■ **WHAT IS REQUIRED**: Return all of the entries word for word, but omit the pictures they contain.

■ **RECORDS FOR THIS EXERCISE**:
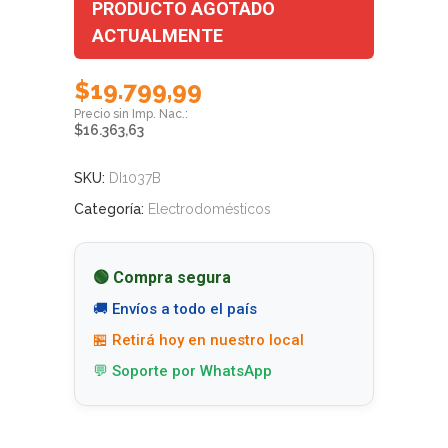
PRODUCTO AGOTADO
ACTUALMENTE
$
19.799,99
$
16.363,63
SKU:
DI1037B
Categoría:
Electrodomésticos
🟢 Compra segura
🚚 Envíos a todo el país
🏪 Retirá hoy en nuestro local
💬 Soporte por WhatsApp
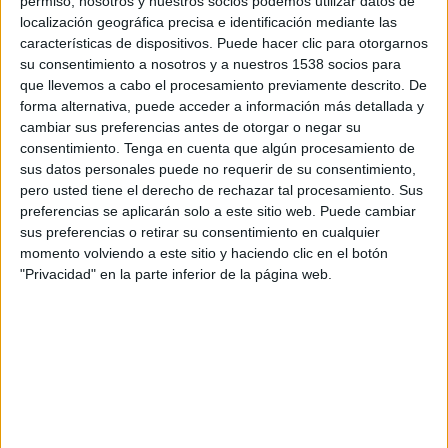
permiso, nosotros y nuestros socios podemos utilizar datos de
14:00
Primera B Argentina
localización geográfica precisa e identificación mediante las
características de dispositivos. Puede hacer clic para otorgarnos
Argentinos Quilmes
su consentimiento a nosotros y a nuestros 1538 socios para
Villa San Carlos
que llevemos a cabo el procesamiento previamente descrito. De
forma alternativa, puede acceder a información más detallada y
LPF Play
cambiar sus preferencias antes de otorgar o negar su
consentimiento.
Tenga en cuenta que algún procesamiento de
Martes, 25/8/2026
sus datos personales puede no requerir de su consentimiento,
14:00
pero usted tiene el derecho de rechazar tal procesamiento. Sus
Primera B Argentina
preferencias se aplicarán solo a este sitio web. Puede cambiar
Villa San Carlos
sus preferencias o retirar su consentimiento en cualquier
momento volviendo a este sitio y haciendo clic en el botón
Flandria
"Privacidad" en la parte inferior de la página web.
LPF Play
Más días
DATOS ESTADÍSTICOS DEL EQUIPO VILLA SAN CARLOS
EN TELEVISIÓN EN COSTA RICA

■ **RESULT OF THIS EXERCISE**:
PRODUCTO AGOTADO
ACTUALMENTE
$
19.799,99
$
16.363,63
SKU:
DI1037B
Categoría:
Electrodomésticos
🟢 Compra segura
🚚 Envíos a todo el país
🏪 Retirá hoy en nuestro local
💬 Soporte por WhatsApp
permiso, nosotros y nuestros socios podemos utilizar datos de
14:00
Primera B Argentina
localización geográfica precisa e identificación mediante las
características de dispositivos. Puede hacer clic para otorgarnos
Argentinos Quilmes
su consentimiento a nosotros y a nuestros 1538 socios para
Villa San Carlos
que llevemos a cabo el procesamiento previamente descrito. De
forma alternativa, puede acceder a información más detallada y
LPF Play
cambiar sus preferencias antes de otorgar o negar su
consentimiento.
Tenga en cuenta que algún procesamiento de
Martes, 25/8/2026
sus datos personales puede no requerir de su consentimiento,
14:00
pero usted tiene el derecho de rechazar tal procesamiento. Sus
Primera B Argentina
preferencias se aplicarán solo a este sitio web. Puede cambiar
Villa San Carlos
sus preferencias o retirar su consentimiento en cualquier
momento volviendo a este sitio y haciendo clic en el botón
Flandria
"Privacidad" en la parte inferior de la página web.
LPF Play
Más días
DATOS ESTADÍSTICOS DEL EQUIPO VILLA SAN CARLOS
EN TELEVISIÓN EN COSTA RICA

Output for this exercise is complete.